Regulation of Angiotensin- Converting Enzyme 2 in COVID-19 Patients

About the Study

Derived from previous SARS-CoV structural analyses of atomic-level interactions between the Receptor-Binding Domain (RBD), which is a key part of a virus located on its spike domain that allows it to dock to body receptors to gain entry into cells and lead to infection, ACE2 was predicted to be the receptor for SARS-CoV-2 in the current pandemic in January 2020. SARS-CoV-2 accesses host cells through a functional receptor on cell surfaces called Angiotensin-Converting Enzyme 2 (ACE2), which is abundantly expressed in the heart, kidneys, and lungs and released into plasma. The Renin-Angiotensin-Aldosterone System is regulated by ACE2 (RAAS). SARS-CoV-2 disrupts the ACE/ACE2 balance and activates the RAAS, leading to COVID-19 development, particularly in individuals with comorbidities such hypertension, diabetes, and cardiovascular disease. As a result, ACE2 expression could have contradictory consequences, boosting SARS-CoV-2 pathogenicity while also reducing viral infection.

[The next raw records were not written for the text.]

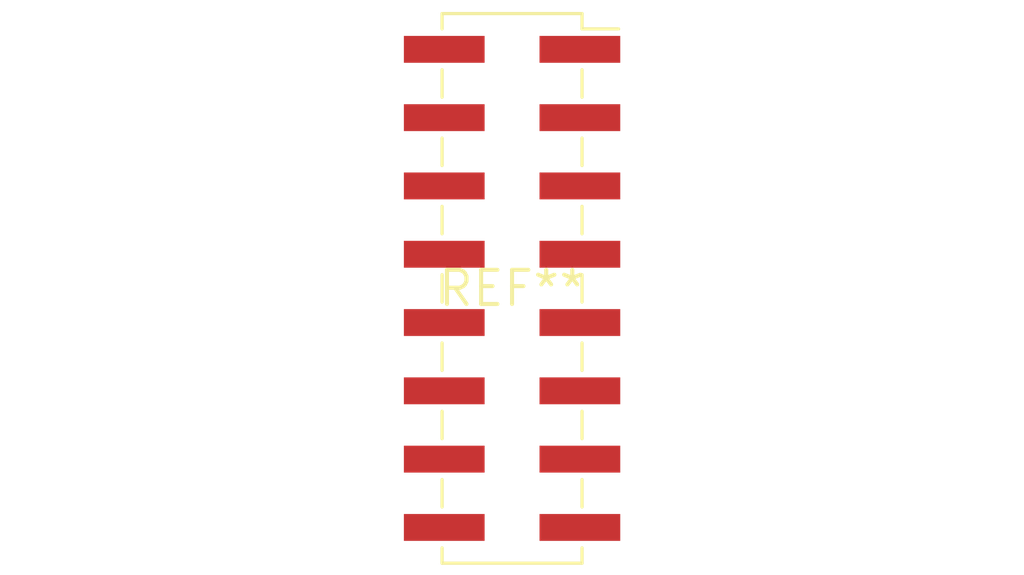
<source format=kicad_pcb>
(kicad_pcb (version 20240108) (generator pcbnew)

  (general
    (thickness 1.6)
  )

  (paper "A4")
  (layers
    (0 "F.Cu" signal)
    (31 "B.Cu" signal)
    (32 "B.Adhes" user "B.Adhesive")
    (33 "F.Adhes" user "F.Adhesive")
    (34 "B.Paste" user)
    (35 "F.Paste" user)
    (36 "B.SilkS" user "B.Silkscreen")
    (37 "F.SilkS" user "F.Silkscreen")
    (38 "B.Mask" user)
    (39 "F.Mask" user)
    (40 "Dwgs.User" user "User.Drawings")
    (41 "Cmts.User" user "User.Comments")
    (42 "Eco1.User" user "User.Eco1")
    (43 "Eco2.User" user "User.Eco2")
    (44 "Edge.Cuts" user)
    (45 "Margin" user)
    (46 "B.CrtYd" user "B.Courtyard")
    (47 "F.CrtYd" user "F.Courtyard")
    (48 "B.Fab" user)
    (49 "F.Fab" user)
    (50 "User.1" user)
    (51 "User.2" user)
    (52 "User.3" user)
    (53 "User.4" user)
    (54 "User.5" user)
    (55 "User.6" user)
    (56 "User.7" user)
    (57 "User.8" user)
    (58 "User.9" user)
  )

  (setup
    (pad_to_mask_clearance 0)
    (pcbplotparams
      (layerselection 0x00010fc_ffffffff)
      (plot_on_all_layers_selection 0x0000000_00000000)
      (disableapertmacros false)
      (usegerberextensions false)
      (usegerberattributes false)
      (usegerberadvancedattributes false)
      (creategerberjobfile false)
      (dashed_line_dash_ratio 12.000000)
      (dashed_line_gap_ratio 3.000000)
      (svgprecision 4)
      (plotframeref false)
      (viasonmask false)
      (mode 1)
      (useauxorigin false)
      (hpglpennumber 1)
      (hpglpenspeed 20)
      (hpglpendiameter 15.000000)
      (dxfpolygonmode false)
      (dxfimperialunits false)
      (dxfusepcbnewfont false)
      (psnegative false)
      (psa4output false)
      (plotreference false)
      (plotvalue false)
      (plotinvisibletext false)
      (sketchpadsonfab false)
      (subtractmaskfromsilk false)
      (outputformat 1)
      (mirror false)
      (drillshape 1)
      (scaleselection 1)
      (outputdirectory "")
    )
  )

  (net 0 "")

  (footprint "PinSocket_2x08_P2.54mm_Vertical_SMD" (layer "F.Cu") (at 0 0))

)

</source>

The recently released SARS-CoV-2 genomic sequence with RBD and ACE2. These are also key targets in the prevention and treatment of viral infections, such as COVID-19, the coronavirus that causes Severe Acute Respiratory Syndrome (SARS-CoV-2). Researchers then published studies on viral infectivity in HeLa cells in early February. The next step in determining SARS-route CoV-2's of entrance was the release of the solved structure of the SARS-CoV-2 S protein, which was published online in mid-February 2020. Cryo-EM was used to illustrate the prefusion configuration of the SARS-CoV-2 trimeric S protein with one of the three S1 RBDs in the receptor- accessible up-conformation. These results reveal that when the S1 subunit interacts to its receptor, the prefusion conformation rearranges, resulting in the S1 subunit shedding and the remaining S2 subunit placement in a stable postfusion shape, as expected from studies of other class I viral membrane fusion proteins. Because of the great structural similarities between SARS-CoV and SARS-CoV-2, the cryo-EM structure added to the growing evidence that ACE2 is the host receptor for SARS-CoV-2. The S protein of SARS-CoV-2 binds ACE2 with a 20-fold higher affinity than SARS-CoV, according to non-imaging data. Other studies, on the other hand, discovered that SARS-Cov-2 and SARS-CoV have identical binding affinities for hACE2 SARS-CoV-2 can enter lung cells attributable to the ACE2 receptor where the virus, which is cell-free and phagocytosed by macrophages, can travel to other organs and infect ACE2-expressing cells at locals, resulting in multi-organ damage.

Viral penetration into host cells is the first step in viral infection to spike glycoprotein on the coronavirus's envelope can attach to specific receptors on host cell membranes. Previous research has revealed that ACE2 is a functional receptor for SARS-CoV. Fever, dry cough, myalgia, tiredness, and dyspnea are the most prevalent COVID-19 symptoms. Sputum production, headache, stomach discomfort, diarrhoea, nausea, vomiting, dizziness, anosmia, dysgeusia, and liver function abnormalities have also been recorded, which could be explained by the fact that SARS-CoV-2 targets multiple ACE2-expressing tissues. During the COVID-19, ACE2 expression was found in Type II Alveolar cells (AT2), bronchial transient epithelial secretory cells, respiratory epithelial cells, myocardial cells, endothelial cells, and artery smooth muscle cells, esophageal epithelial cells, neurons and glia, tongue epithelial cells, stomach, cholangiocytes, adipose tissue, pancreatic exocrine glands and islets

In conclusion, the RBD is a key component of the viral spike glycoprotein seen on coronaviruses like SARS-CoV-2, which produces COVID-19. The RBD's attachment to the spike domain is a crucial stage in coronavirus infection because it permits the virus to bind to target body receptors (such as ACE2 on respiratory epithelial cells) and enter cells.